Bohemian On A Shoestring

Arts and culture-related events for $15 and under

Tuesday, February 21, 2006

Geek Love

“Science and the Arts” series at CUNY
Location: City University of New York Graduate Center
Cost: Free
Bohemian Factor: Low
Geek Factor: High

February 14, 2006

“If you have some lubing to do,” sings Lynda Williams, striking a sultry pose and tossing a mane of flame-red hair over her shoulder, “then graphite is the allotrope for you.” On Valentine’s Day, there are a multitude of venues in New York City that offer a taste of the obscene, spanning from PS 122’s Worst Sex Ever to the Bluestockings’ Erotica Readings. City University of New York’s Graduate Center, at least tonight, is not one of those places.

Williams, aka The Physics Chanteuse, is a professor at Santa Rosa college who is making a rare East Coast appearance as part of CUNY’s Science Valentine. Williams injects musical standards from the popular canon with lessons on the physical sciences, ranging from Newtonian laws to Superstring theory, all the while swaying her hips and spinning off puns with awe-inspiring fearlessness. The lyrics above are an except from “Carbon is a Girl’s Best Friend,”which, I think, explains itself. Even though the word “orgasm” floats by in an ode to neurotransmitters, Williams’ benign edutainment is far closer to Schoolhouse Rock than Jessica Rabbit.

As she launchers into a Gershwin parody about the “it” phenomenon of the moment, string theory, (“S’wonderful! Supersymmetry!”) I am disappointed to note that the audience demographic is sadly homogenous, since, well, things this unselfconsciously nerdy requires a flagrant disregard for coolness. Of everyone in attendance, there seem to be about ten of us under 50. Sure, there are a few apple-cheeked young couples with toddlers; there are foreign graduate students who are rightfully baffled by this holiday in general, and a large number of earthy academics with rebellious grey pony tails.

To take a quote I love from Terry Zwigoff’s fabulous film Ghost World and completely bastardize it:

This atmosphere is so dorky that it’s gone past hip to back to dorky again.

Tragically, Ms. Williams pitch-perfect eye contact, gamine posing and clever (if occasionally eye-rolling) word play is greeted by this audience with passive, blank, silent bemusement. And alas, performances, at least in the “cheap and artsy” category, are only as good as the audience reaction they elicit. In the late 90’s, I viewed, upon it’s re-release, “The Empire Strikes Back,” with the inebriated brotherhood of an MIT fraternity.
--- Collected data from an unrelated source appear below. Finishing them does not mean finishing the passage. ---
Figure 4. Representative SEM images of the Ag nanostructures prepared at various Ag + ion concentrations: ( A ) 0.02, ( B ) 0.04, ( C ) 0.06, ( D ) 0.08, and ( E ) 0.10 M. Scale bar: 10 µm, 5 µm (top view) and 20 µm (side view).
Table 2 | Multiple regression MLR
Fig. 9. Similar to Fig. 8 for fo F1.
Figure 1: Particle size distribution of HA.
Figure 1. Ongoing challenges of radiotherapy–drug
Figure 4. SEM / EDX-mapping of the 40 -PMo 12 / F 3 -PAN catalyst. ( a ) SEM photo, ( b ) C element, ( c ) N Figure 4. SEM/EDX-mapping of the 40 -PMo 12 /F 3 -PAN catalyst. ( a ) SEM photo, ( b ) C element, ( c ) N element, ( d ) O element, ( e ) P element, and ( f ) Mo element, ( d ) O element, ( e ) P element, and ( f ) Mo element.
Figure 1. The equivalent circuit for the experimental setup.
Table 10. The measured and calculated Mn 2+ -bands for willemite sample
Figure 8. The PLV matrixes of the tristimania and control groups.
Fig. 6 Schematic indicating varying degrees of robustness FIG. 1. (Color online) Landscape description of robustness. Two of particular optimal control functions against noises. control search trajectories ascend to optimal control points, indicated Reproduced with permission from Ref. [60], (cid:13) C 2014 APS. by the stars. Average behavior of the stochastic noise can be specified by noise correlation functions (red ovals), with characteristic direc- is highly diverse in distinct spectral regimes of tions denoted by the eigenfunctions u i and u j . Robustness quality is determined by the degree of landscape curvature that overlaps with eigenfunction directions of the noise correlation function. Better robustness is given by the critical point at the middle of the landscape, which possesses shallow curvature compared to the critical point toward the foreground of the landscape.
Now in general, I avoid drunken nineteen year old tech nerds like the plague. Nonetheless, the shared, cacophonous glee following every reference to beloved characters and oft-quoted dialogue, technology, or sci-fi rhetoric, temporarily forged a community of, well, puerile drunkenness, but it was a community nonetheless.

Williams’ lyrics are clearly most entertaining when the listener recognizes what concept she is parodying, where gluons are as happily familiar and beloved as R2D2 was to those frat boys. Given that many of her songs, at least at this concert, address popular, accessible concepts such as the Big Bang, I became annoyed by the wan politeness of attendees. (You’ve got to hand it to the Graduate Center, however – they’re doing a whole series of events regarding science and art this spring semester; some of us nerd-loving gals never lose hope... count me in for the Robot Dance Contest)

I suspect that the right kind of audience does exist for Williams’ cosmic cabaret act. Somewhere, at an academic conference, a group of physicists are loosening up their lab coats, kicking back and raucously providing the fanfare that the Physics Chanteuse deserves, possibly with the aid of a few beers, speaking of “some lubing to do.”

Saturday, February 18, 2006

A Generic Welcome: Weirdness to Come (I promise!)

Anyone who enjoys checking out downtown theatre, hole-in-the-wall ethnic restaurants, poetry slams and weird robotics competitions knows that places in which one can pop in for free (or, OK, $20 and under, this IS a New York-based Blog) are a gamble. Sometimes you've trekked out to the end of the E line to see a post-punk, musical version of “King Lear” staged by recent NYU Tisch grads, and you're trapped in your misery, wishing desperately for a clean break (or a beer), and sometimes, you've trekked out to see, well, a post-punk, musical version of “King Lear” staged by recent NYU Tisch grads, and lo and behold! it is sublime (or, at least, entertaining, quirky and the source of a good story or a dumb lyric you can impress your hipster friends with).

Such is the burden of the Bohemian on a Shoestring.